Monday, July 5, 2010

5: Can Credit Consumers Survive the Credit Reporting Industry? Blog 5

(This is the fifth in a series of blogs about the credit and credit reporting industry in the United States.
The monthlynotesstaff intends to publish this series as a book. Book publishers, agents, and investors are encouraged to contact us to help secure funding for this project. Consider this to be material under copyright.)

What is the Alternative for the Subprime Credit Consumer?

What is the alternative for the subprime credit consumer? Take the more expensive money or opt out of the credit market and whatever it is the consumer seeks: apartment, home, car, business equipment or expense monies.

At this point, the concept of the "self-fulfilling prophecy" comes into play. The credit reporting errors and inaccuracies, never corrected, annotated, or deleted continue to increase the cost of the subprime consumer's credit. The subprime customer must pay higher finance charges or annual percentage rates (APRs) above the "best" credit customer rate to obtain credit.

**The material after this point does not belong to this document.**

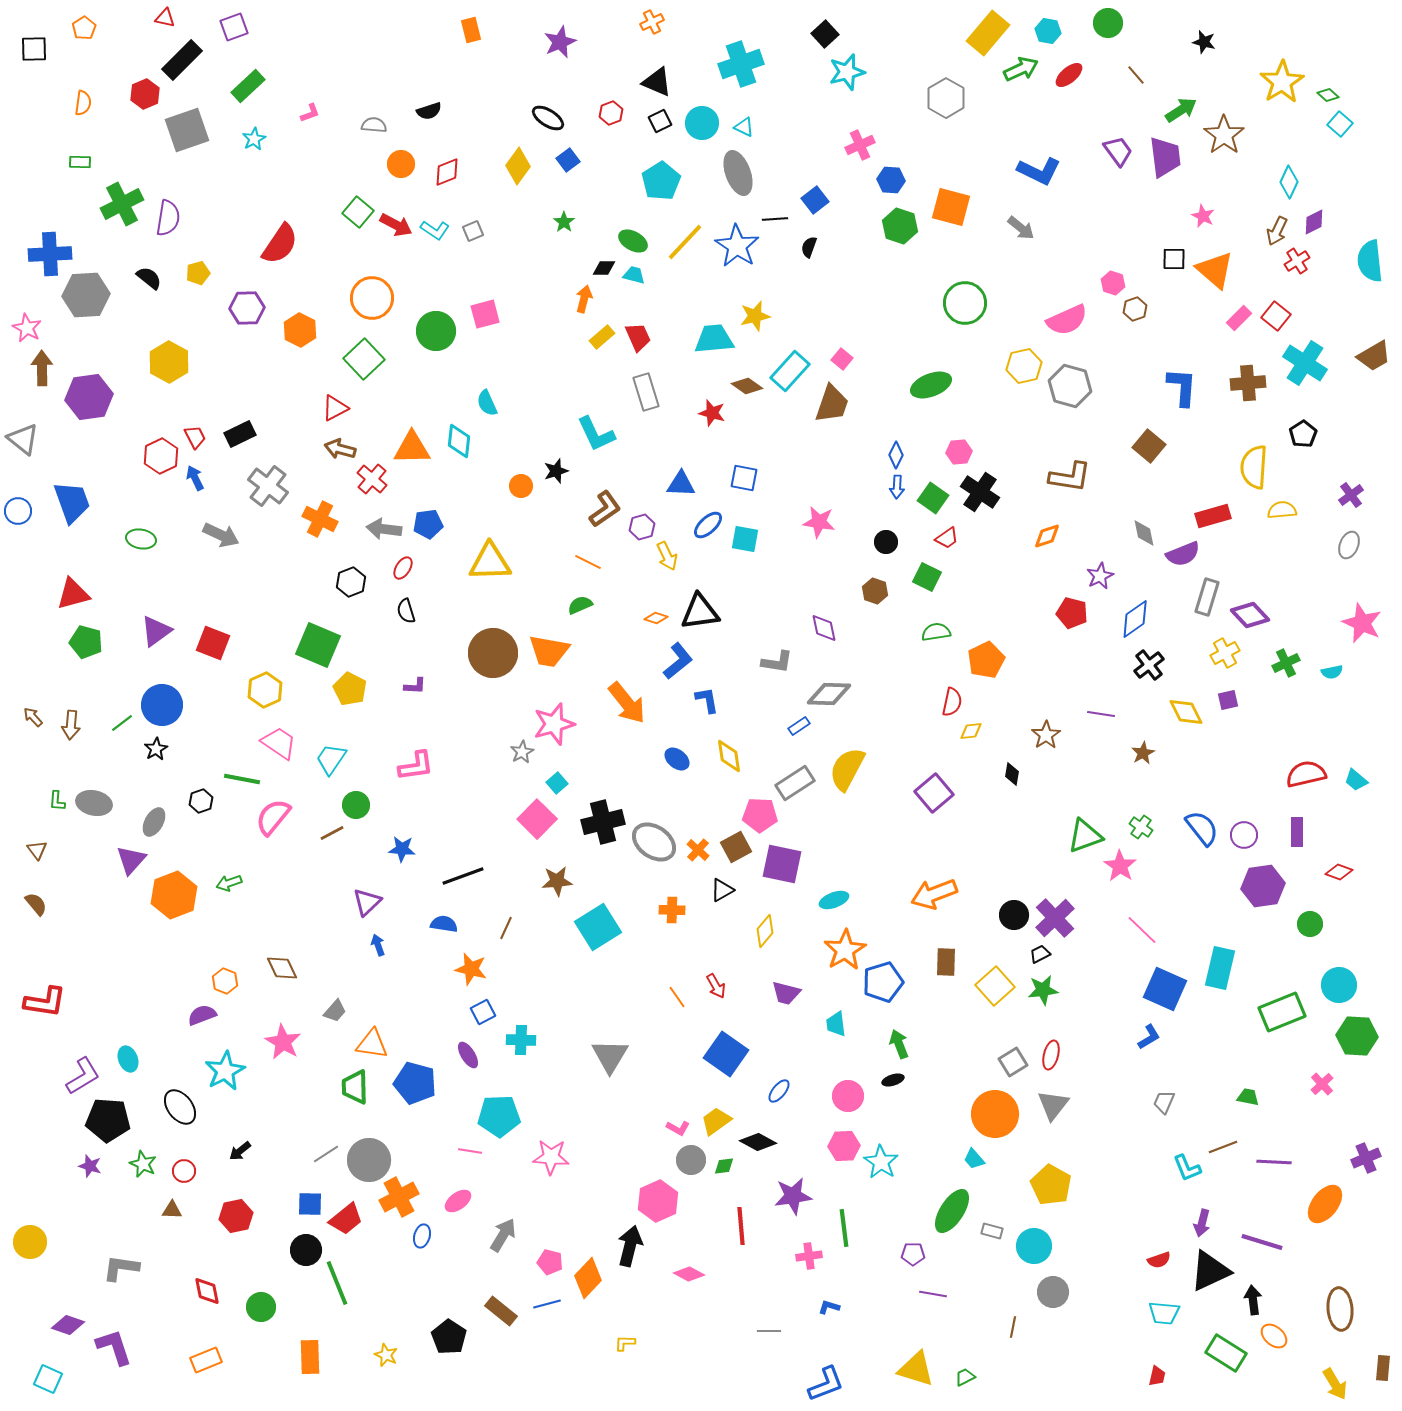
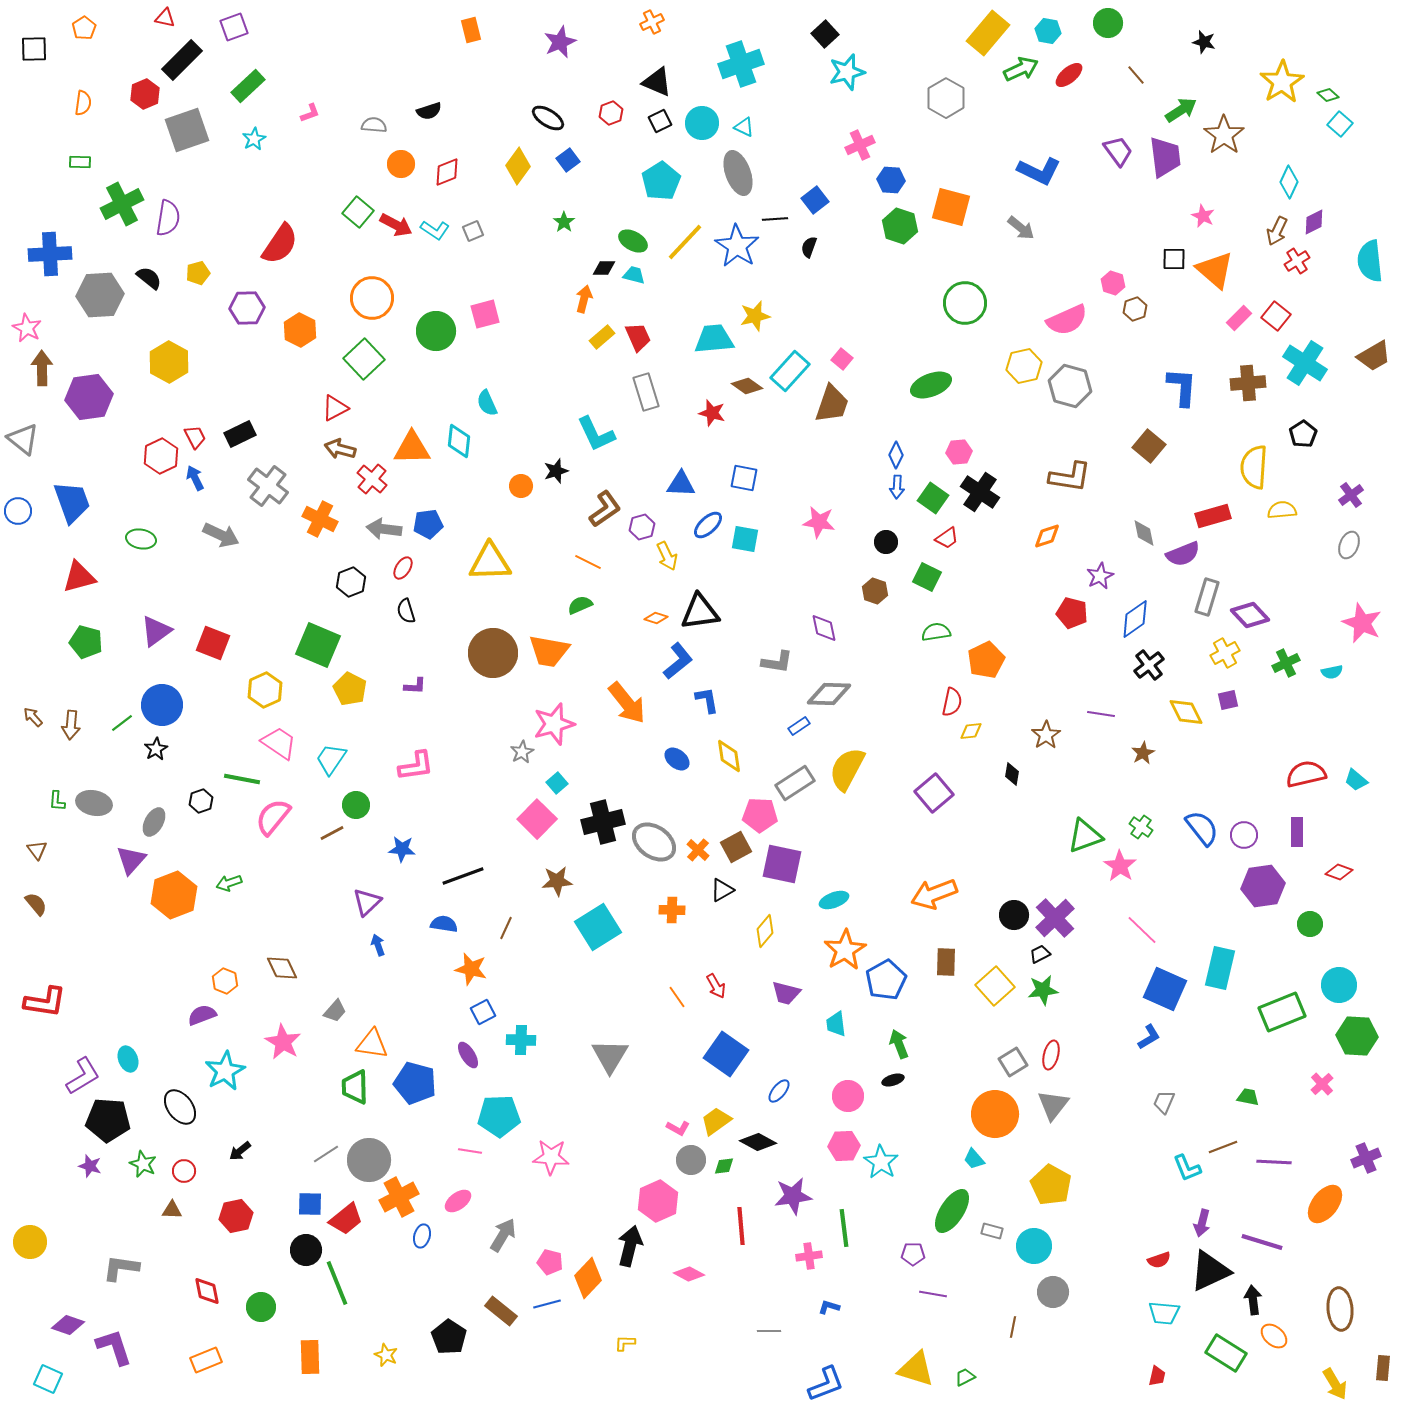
gray hexagon at (86, 295): moved 14 px right
red triangle at (73, 594): moved 6 px right, 17 px up
blue pentagon at (883, 982): moved 3 px right, 2 px up; rotated 12 degrees counterclockwise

Obviously, it is more difficult for the subprime customer to make larger and larger payments to pay the full balance on the credit card, mortgage, or other loan. It becomes more likely that the subprime consumer will at some point no longer be able to make payments. But the subprime consumer undoubtedly will continue to be billed with increasing finance charges and listed as an "asset" or "projected income" by a "bad paper" credit reporting based financial services company.

It would be more difficult for the "best" customer to pay the higher subprime interest and finance charges too. These larger finance charges likely would jeopardize the "best" customer's budget, lower the "best" customer's credit rating, and increase the "best" customer's interest and finance charges.

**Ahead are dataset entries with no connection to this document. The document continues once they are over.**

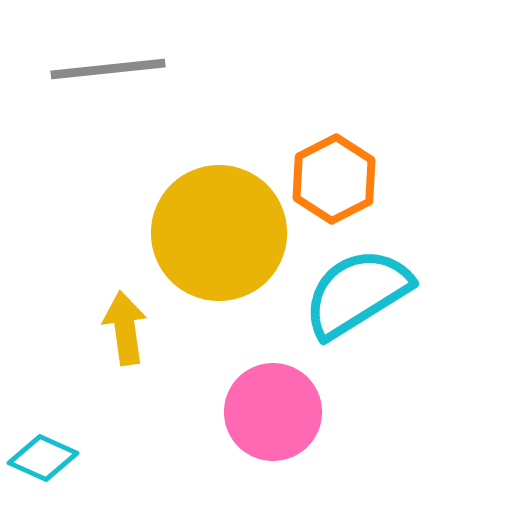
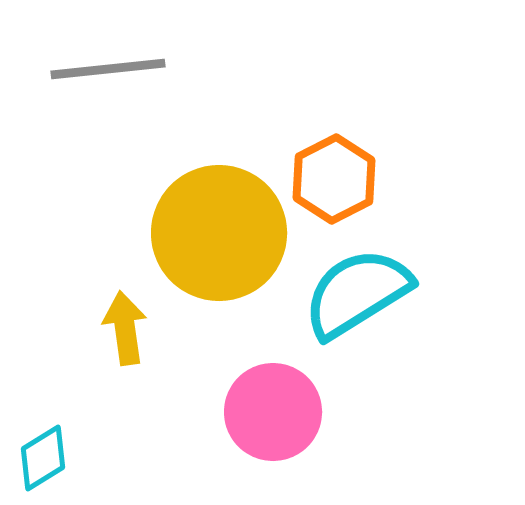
cyan diamond: rotated 56 degrees counterclockwise
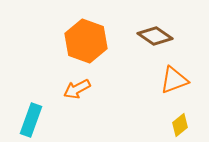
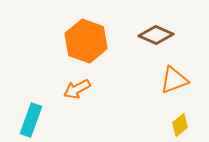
brown diamond: moved 1 px right, 1 px up; rotated 12 degrees counterclockwise
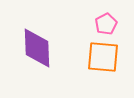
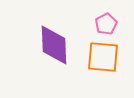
purple diamond: moved 17 px right, 3 px up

The subprime credit consumer has become the Subprime Investment Vehicle (SIV) of the consumer credit market. The subprime consumer actually finances the bank or lender by paying 5%, 10%, or whatever percentage above the "best" customer (APR). The subprime consumer takes less principal and pays more in interest and finance charges to make more money available to the lender to lend, particularly to the "best" consumer who receives more principal and pays less in interest and finance charges.

Despite the enormous contribution to the lending industry while still able to pay, the subprime customer is blamed for all the financial woes of the economy. This is particularly unfair to the subprime consumer in an economy sustaining itself with credit transactions in much weaker than hoped for financial and industrial sectors, in a significantly de-industrialized and increasingly "minimum-wage" retail and service based economy.

Of course like all financial vehicles, the subprime credit consumer can be grouped, combined, separated, re-grouped, bought, sold and traded. The subprime consumer becomes an item in yet another credit reporting related, credit-default, or other business at great cost to the financial present and future of the subprime credit consumer.